◆ **SOURCE TEXT**
== == ==
I then measured the voltage drop from the output of the RR to the battery, we'd be hoping for less than 0.2V ... but i measured 0.8V drop from the +ve output of the RR to the +ve battery terminal.  mmm, not ideal. I measured a 0.1V difference on the -ve circuit.  A drop on the -ve circuit would suggest a bad earth point on the bike.   


This voltage drop is due to the long wire run from the RR back to the battery and the cost cutting on wire thickness by manufactures.  A common mod is to run a dedicated wire back to the +ve battery terminal, basically this lets the power out of the RR to get to hte battery without losses in the wiring loom.  After i fitted this wire i then remeasured the voltages at the battery and got this:


Voltage @ idle:  13.5V
Bike @ idle, grips on full:  13.8V
Bike @ 4k RPM:  13.9V  ** Good - this is with lights on **
Bike @ 4k RPM, grips on full: 13.6V ** Good - with lights and heated grips  **


Although i'm not quite getting > 14V out of the RR i am seeing a much small voltage drop when there is load on the system and this should help the battery in the coming cold months as more charge will get to the battery.
== == ==
◆ **DATASET RECORDS**
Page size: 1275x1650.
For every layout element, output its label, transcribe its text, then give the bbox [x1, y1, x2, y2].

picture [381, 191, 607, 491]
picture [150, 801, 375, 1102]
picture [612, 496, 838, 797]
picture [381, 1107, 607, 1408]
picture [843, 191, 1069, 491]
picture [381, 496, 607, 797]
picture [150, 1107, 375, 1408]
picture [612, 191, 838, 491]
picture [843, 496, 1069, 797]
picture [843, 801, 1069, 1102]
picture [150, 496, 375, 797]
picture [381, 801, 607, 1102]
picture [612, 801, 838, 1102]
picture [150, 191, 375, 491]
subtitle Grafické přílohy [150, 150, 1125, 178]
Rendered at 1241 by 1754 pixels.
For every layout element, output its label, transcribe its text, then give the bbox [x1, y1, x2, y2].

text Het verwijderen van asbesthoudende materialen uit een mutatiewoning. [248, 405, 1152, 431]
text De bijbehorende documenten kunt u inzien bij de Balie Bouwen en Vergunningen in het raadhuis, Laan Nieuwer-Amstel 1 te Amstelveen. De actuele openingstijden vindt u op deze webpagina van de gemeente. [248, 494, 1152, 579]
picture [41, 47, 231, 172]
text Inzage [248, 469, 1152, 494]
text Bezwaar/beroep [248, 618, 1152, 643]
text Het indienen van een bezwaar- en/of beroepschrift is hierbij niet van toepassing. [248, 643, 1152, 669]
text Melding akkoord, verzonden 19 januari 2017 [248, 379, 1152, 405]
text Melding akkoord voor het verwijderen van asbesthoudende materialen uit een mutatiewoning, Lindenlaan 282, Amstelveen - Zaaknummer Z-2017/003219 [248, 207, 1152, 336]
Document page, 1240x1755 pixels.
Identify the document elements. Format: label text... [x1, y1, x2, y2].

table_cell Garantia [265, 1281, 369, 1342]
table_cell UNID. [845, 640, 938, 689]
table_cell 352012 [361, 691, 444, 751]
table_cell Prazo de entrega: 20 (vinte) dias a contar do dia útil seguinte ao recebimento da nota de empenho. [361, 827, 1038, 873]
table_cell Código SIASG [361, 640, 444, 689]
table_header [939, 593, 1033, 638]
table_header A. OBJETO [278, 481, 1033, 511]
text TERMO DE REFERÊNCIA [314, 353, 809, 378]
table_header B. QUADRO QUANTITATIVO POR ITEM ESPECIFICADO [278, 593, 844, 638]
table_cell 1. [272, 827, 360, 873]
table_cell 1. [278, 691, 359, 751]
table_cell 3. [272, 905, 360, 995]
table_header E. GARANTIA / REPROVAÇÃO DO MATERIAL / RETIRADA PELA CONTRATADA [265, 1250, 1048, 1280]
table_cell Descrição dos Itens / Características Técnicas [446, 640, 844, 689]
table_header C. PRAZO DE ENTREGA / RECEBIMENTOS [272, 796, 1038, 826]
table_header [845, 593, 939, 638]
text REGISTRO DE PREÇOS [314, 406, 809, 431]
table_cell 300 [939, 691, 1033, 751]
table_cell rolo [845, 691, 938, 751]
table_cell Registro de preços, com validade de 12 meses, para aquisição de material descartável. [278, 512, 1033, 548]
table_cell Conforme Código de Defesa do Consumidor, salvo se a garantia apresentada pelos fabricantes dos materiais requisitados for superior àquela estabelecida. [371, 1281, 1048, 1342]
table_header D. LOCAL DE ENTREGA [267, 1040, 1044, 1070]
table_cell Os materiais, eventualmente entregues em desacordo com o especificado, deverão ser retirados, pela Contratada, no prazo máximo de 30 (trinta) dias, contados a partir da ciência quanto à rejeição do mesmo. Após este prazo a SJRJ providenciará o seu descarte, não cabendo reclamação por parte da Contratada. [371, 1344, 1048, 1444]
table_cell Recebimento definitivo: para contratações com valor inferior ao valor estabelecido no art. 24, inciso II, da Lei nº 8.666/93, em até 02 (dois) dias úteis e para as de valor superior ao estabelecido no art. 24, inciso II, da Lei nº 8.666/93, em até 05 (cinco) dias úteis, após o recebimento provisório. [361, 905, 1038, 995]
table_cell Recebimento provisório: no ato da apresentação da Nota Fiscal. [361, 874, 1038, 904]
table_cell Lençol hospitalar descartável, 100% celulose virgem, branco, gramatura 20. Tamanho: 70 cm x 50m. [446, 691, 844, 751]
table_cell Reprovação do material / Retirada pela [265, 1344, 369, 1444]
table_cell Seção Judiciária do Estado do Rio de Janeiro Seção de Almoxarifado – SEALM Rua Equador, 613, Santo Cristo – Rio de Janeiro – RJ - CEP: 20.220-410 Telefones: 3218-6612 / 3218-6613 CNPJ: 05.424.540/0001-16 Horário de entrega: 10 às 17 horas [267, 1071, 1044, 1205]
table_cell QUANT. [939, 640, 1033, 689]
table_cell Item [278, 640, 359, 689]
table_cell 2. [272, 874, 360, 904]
== == ==
Rewrite the source text's paragraph beginning "I then measured the voltage drop" as a short bulleted list that keeps its main facts.

◆ **ANSWER TO THE EXERCISE**
- The target for the voltage drop from the RR output to the battery is under 0.2V.
- The measured drop from the RR's +ve output to the +ve battery terminal was 0.8V, which is not ideal.
- The measured difference on the -ve circuit was 0.1V.
- A drop on the -ve circuit would suggest a bad earth point on the bike.